Trecho fornecido —
•••••

WSL - Comentários em português serão feitos num estúdio da Califórnia

Brasileiros não vão mais viajar para os locais das etapas


A partir deste ano os comentaristas de língua portuguesa da WSL não vão mais viajar para os locais das etapas do CT, a divisão de elite do surf. Ao contrário do que acontecia, quando eles iam para praticamente todos os países onde as provas eram realizadas, provavelmente em 2018 eles estarão presentes apenas no Brasil e na etapa da piscina de ondas da Califórnia. Isso porque todos, até o momento, são brasileiros e por que eles participarão das transmissões de dentro de um estúdio localizado nesse estado norte-americano.

Klaus Kaiser, André Gioranelli e Pedro Muller. Frame.

Klaus Kaiser, André Gioranelli e Pedro Muller. Frame.



Isso já aconteceu algumas vezes, porém na imensa maioria das etapas tanto Andre Gioranelli, quanto Klaus Kaiser e Pedro Muller viajavam para as praias onde as competições acontecem.

A equipe do Ricosurf também teve conhecimento de que agora eles vão ter que arcar com as despesas de hospedagem, alimentação e passagem aérea. O salário deles não vai sofrer alteração. O André já vive na Califórnia e parece que o Klaus vai se mudar para os Estados Unidos. Já Pedro Muller vai deixar de comentar as etapas. No momento a WSL busca um novo nome para integrar a equipe.

O estranho é que o novo líder de estratégia internacional da WSL, o norte-americano Joe Car, reveleu no fim do ano, em entrevista ao Blog Radicias (O Globo), que o Brasil é o maior mercado da entidade e que tinha planos ambiciosos para o nosso país. “Se você olha para o nosso tráfego digital, o Brasil, e não os EUA, é na verdade o maior mercado da WSL” (VEJA A ENTREVISTA COMPLETA).

O circuito da elite do surf mundial começa no mês de março, nas ondas australianas de Snapper Rocks, na Gold Coast.

•••••

Tarefas a realizar —
**A)** Transcreva do trecho fornecido a passagem que começa nas palavras "Isso já aconteceu" e termina após "as competições acontecem.".
**B)** Indique se cada afirmação abaixo está de acordo com o trecho fornecido, respondendo sim ou não e citando literalmente as palavras do trecho que o comprovam: (i) o salário dos comentaristas vai sofrer alteração; (ii) André Gioranelli já vive na Califórnia; (iii) o circuito da elite do surf começa em março, em Snapper Rocks.

•••••

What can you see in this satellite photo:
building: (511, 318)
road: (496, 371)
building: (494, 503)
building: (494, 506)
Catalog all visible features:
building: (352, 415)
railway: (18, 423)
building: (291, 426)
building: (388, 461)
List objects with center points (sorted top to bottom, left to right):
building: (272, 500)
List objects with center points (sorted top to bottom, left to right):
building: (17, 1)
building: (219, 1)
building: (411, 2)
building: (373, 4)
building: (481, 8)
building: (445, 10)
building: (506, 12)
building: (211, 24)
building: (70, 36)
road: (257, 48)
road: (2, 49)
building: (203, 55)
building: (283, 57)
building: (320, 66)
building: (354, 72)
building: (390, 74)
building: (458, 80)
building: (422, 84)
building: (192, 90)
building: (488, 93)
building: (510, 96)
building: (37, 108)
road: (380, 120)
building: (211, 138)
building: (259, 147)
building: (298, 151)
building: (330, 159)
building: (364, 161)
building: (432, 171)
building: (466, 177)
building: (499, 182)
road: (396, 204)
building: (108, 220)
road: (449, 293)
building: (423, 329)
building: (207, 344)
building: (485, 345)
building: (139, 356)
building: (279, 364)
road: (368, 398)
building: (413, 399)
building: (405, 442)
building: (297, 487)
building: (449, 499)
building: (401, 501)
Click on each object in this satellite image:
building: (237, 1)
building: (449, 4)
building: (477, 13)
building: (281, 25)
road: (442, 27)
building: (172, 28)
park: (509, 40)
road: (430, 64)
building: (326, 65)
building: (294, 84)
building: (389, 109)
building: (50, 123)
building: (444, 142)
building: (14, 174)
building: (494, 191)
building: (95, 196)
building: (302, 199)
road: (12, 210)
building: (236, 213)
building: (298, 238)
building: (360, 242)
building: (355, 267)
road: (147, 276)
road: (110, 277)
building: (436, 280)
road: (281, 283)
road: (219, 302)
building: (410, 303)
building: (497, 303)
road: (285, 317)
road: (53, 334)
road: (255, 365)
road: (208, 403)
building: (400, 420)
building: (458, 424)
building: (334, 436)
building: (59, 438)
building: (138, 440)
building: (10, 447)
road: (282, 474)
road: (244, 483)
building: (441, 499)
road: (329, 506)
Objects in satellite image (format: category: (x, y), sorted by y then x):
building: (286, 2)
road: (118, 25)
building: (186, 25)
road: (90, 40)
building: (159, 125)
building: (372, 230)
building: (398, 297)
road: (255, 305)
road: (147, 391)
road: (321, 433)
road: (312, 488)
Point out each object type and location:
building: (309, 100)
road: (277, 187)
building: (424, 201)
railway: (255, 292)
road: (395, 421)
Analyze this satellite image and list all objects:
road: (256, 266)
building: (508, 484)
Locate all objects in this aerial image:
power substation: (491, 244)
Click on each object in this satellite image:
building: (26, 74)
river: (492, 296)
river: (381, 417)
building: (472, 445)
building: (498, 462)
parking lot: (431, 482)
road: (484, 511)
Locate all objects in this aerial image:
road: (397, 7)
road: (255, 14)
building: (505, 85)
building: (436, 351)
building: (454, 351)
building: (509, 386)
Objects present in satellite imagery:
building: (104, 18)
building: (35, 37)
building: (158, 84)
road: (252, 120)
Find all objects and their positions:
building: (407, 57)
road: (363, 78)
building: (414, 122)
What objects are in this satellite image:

•••••

Respostas às tarefas —
**A)**
Isso já aconteceu algumas vezes, porém na imensa maioria das etapas tanto Andre Gioranelli, quanto Klaus Kaiser e Pedro Muller viajavam para as praias onde as competições acontecem.

**B)**
(i) Não: "O salário deles não vai sofrer alteração."
(ii) Sim: "O André já vive na Califórnia"
(iii) Sim: "O circuito da elite do surf mundial começa no mês de março, nas ondas australianas de Snapper Rocks, na Gold Coast."